▸ GIVEN REQUEST
Reproduce word for word the part of the forum post on constrained member declarations that runs from "concept SpecialComponent<typename C>" to "a null-wrapper.)".

9.2p19 of N2800 says:

   The member-declaration for a constrained member shall declare a
member function.

What is the rationale for this? I have a situation where I want
components to wrap each other. This looks roughly like this without
concepts:

struct Inner
{
 typedef something some_type;
 void some_function();
};

template <typename Contained>
struct Outer
{
 Inner inner;
 typedef typename Contained::some_type some_type;
 void some_function() { inner.some_function(); }
};

Now the inner component must model a basic concept Component

concept Component<typename C>
{
 typename C::some_type;
 void C::some_function();
}

But it may also model a more refined concept SpecialComponent

concept SpecialComponent<typename C> : Component<C>
{
 typename C::another_type;
 void C::another_function();
}

I want a generic wrapper. I want to make a template base that wrappers
can derive from, which takes case of forwarding. (The concrete wrapper
can override some choices, but shouldn't have to do anything to create
a null-wrapper.)

▸ DATA ROWS

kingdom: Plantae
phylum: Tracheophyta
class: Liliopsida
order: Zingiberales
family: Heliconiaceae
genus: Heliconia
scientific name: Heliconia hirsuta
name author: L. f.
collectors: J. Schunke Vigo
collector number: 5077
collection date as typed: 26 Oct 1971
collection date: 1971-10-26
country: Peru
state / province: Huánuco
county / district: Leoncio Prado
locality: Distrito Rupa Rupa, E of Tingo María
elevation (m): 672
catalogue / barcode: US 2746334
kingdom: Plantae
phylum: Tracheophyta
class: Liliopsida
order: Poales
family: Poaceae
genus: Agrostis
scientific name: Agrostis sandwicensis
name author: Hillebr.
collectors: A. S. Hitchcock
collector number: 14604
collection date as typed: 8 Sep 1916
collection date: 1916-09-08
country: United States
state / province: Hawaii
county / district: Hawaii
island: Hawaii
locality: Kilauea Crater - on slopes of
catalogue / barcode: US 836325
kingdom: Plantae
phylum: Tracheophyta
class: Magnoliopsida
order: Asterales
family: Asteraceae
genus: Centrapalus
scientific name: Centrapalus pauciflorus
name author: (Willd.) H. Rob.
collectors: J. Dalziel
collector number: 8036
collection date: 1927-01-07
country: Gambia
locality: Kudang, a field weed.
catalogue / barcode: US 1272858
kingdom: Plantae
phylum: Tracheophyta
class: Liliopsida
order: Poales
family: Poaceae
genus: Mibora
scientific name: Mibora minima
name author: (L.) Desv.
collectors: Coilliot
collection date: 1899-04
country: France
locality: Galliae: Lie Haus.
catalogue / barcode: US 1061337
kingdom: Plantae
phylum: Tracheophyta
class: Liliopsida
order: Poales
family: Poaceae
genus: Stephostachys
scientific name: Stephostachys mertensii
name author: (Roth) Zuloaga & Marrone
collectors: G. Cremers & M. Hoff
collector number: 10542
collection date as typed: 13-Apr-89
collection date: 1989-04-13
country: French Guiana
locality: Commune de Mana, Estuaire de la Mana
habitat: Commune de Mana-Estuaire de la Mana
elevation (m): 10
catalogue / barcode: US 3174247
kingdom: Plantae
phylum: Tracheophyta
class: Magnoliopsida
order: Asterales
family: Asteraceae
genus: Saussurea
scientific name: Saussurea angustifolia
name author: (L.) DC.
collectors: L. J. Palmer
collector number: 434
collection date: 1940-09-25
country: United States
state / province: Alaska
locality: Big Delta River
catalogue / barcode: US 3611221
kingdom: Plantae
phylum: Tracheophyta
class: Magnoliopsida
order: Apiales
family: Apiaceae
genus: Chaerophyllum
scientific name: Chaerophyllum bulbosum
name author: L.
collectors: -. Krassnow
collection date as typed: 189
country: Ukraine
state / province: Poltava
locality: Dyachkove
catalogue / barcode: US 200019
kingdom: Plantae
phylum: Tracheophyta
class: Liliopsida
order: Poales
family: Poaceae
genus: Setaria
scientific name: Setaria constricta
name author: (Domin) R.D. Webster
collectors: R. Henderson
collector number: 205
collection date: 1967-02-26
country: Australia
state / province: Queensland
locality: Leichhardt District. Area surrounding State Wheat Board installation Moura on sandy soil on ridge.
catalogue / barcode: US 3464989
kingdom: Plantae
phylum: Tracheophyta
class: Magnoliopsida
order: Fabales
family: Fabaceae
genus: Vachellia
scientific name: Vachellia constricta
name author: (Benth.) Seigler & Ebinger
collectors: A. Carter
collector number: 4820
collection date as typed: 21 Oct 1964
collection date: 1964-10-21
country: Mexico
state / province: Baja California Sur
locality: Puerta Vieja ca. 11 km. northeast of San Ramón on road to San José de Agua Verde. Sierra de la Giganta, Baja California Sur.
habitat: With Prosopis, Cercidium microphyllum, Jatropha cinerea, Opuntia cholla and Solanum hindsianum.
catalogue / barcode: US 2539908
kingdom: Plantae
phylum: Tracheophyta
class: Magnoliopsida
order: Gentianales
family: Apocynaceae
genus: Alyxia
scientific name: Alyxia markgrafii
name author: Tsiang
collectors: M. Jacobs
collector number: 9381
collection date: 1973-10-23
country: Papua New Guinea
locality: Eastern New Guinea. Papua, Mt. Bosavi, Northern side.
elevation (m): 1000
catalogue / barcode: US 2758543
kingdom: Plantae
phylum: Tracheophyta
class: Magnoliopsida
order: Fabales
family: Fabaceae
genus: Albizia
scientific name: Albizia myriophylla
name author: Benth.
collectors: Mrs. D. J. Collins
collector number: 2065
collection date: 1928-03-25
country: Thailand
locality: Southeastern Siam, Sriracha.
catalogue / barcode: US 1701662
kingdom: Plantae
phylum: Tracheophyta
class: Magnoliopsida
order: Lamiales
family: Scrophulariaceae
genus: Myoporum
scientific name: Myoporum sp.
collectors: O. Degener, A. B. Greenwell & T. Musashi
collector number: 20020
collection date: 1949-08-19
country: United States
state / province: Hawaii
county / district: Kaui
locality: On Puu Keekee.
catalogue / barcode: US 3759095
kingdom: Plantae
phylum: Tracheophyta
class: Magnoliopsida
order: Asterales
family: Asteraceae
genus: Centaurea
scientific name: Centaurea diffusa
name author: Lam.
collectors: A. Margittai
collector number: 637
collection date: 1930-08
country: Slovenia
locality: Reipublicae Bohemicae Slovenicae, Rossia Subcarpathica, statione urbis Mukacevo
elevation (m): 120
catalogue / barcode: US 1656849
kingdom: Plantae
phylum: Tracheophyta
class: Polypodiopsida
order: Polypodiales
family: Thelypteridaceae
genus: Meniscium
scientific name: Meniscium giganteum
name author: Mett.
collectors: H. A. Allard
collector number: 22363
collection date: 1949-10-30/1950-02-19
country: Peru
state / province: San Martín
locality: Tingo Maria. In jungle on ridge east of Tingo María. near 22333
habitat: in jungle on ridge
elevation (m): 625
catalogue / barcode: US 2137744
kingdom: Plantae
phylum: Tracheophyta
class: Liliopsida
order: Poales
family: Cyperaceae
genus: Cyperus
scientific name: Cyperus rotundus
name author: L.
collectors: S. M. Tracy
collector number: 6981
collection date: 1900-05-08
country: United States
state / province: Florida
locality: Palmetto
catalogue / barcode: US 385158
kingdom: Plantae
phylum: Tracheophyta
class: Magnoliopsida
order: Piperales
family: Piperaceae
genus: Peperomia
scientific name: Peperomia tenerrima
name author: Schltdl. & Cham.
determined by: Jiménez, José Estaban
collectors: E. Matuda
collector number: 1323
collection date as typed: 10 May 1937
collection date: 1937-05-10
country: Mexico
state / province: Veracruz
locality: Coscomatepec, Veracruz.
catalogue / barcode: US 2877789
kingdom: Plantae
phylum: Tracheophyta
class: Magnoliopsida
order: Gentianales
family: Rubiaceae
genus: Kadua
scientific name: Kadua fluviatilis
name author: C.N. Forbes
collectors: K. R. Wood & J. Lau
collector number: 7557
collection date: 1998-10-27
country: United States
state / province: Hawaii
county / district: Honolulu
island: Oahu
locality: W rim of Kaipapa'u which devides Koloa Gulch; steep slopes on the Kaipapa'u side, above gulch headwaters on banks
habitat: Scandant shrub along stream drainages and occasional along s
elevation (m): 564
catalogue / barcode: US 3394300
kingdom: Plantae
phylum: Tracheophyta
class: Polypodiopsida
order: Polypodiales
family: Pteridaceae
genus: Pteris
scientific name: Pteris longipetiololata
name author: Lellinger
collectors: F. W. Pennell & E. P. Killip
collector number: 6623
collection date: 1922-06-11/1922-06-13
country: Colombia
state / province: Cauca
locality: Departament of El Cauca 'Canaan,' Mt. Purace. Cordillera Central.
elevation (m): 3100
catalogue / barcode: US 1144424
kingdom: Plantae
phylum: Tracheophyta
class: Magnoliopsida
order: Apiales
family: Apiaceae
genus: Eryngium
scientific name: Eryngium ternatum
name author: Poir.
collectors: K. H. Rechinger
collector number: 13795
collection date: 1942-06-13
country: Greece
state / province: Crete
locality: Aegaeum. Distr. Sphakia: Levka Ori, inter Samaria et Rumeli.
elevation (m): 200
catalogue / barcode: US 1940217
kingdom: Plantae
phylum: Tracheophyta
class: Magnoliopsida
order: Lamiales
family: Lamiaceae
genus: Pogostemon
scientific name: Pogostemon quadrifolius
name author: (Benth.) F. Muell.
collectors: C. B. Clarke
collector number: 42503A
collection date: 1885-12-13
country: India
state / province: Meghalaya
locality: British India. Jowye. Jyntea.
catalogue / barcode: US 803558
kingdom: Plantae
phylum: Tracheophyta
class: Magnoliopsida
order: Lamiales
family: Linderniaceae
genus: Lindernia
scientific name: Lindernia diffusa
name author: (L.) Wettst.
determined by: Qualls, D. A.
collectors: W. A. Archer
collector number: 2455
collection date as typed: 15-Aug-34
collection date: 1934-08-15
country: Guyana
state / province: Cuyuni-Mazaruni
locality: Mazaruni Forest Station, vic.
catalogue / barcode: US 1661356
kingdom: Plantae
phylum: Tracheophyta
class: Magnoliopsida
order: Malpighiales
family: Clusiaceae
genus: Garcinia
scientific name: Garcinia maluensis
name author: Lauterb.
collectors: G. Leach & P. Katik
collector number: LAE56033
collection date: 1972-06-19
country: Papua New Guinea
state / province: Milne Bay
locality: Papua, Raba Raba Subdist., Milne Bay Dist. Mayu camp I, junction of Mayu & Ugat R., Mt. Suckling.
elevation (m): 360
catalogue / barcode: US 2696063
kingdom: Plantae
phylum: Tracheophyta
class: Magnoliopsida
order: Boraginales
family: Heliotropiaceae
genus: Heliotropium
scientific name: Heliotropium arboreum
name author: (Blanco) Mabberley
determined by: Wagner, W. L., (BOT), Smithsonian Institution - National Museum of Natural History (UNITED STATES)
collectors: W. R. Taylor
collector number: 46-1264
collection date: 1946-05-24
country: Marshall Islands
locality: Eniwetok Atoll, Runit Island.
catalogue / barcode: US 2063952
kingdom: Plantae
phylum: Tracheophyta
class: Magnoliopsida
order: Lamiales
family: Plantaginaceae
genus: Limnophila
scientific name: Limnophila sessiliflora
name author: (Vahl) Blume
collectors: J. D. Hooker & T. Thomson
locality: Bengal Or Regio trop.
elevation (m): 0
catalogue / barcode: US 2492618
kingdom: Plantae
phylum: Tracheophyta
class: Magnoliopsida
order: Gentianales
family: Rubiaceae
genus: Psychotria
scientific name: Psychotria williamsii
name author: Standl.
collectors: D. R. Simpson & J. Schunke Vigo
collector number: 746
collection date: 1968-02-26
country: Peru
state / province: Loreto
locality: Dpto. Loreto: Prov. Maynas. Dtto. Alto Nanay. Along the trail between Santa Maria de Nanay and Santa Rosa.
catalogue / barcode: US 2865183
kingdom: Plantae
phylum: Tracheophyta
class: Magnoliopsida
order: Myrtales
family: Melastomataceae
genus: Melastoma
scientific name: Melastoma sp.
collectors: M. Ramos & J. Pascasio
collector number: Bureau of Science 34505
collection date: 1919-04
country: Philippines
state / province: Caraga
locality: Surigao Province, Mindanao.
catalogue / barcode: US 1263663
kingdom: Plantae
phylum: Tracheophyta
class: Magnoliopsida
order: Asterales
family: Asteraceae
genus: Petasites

▸ EXPECTED OUTPUT
concept SpecialComponent<typename C> : Component<C>
{
 typename C::another_type;
 void C::another_function();
}

I want a generic wrapper. I want to make a template base that wrappers
can derive from, which takes case of forwarding. (The concrete wrapper
can override some choices, but shouldn't have to do anything to create
a null-wrapper.)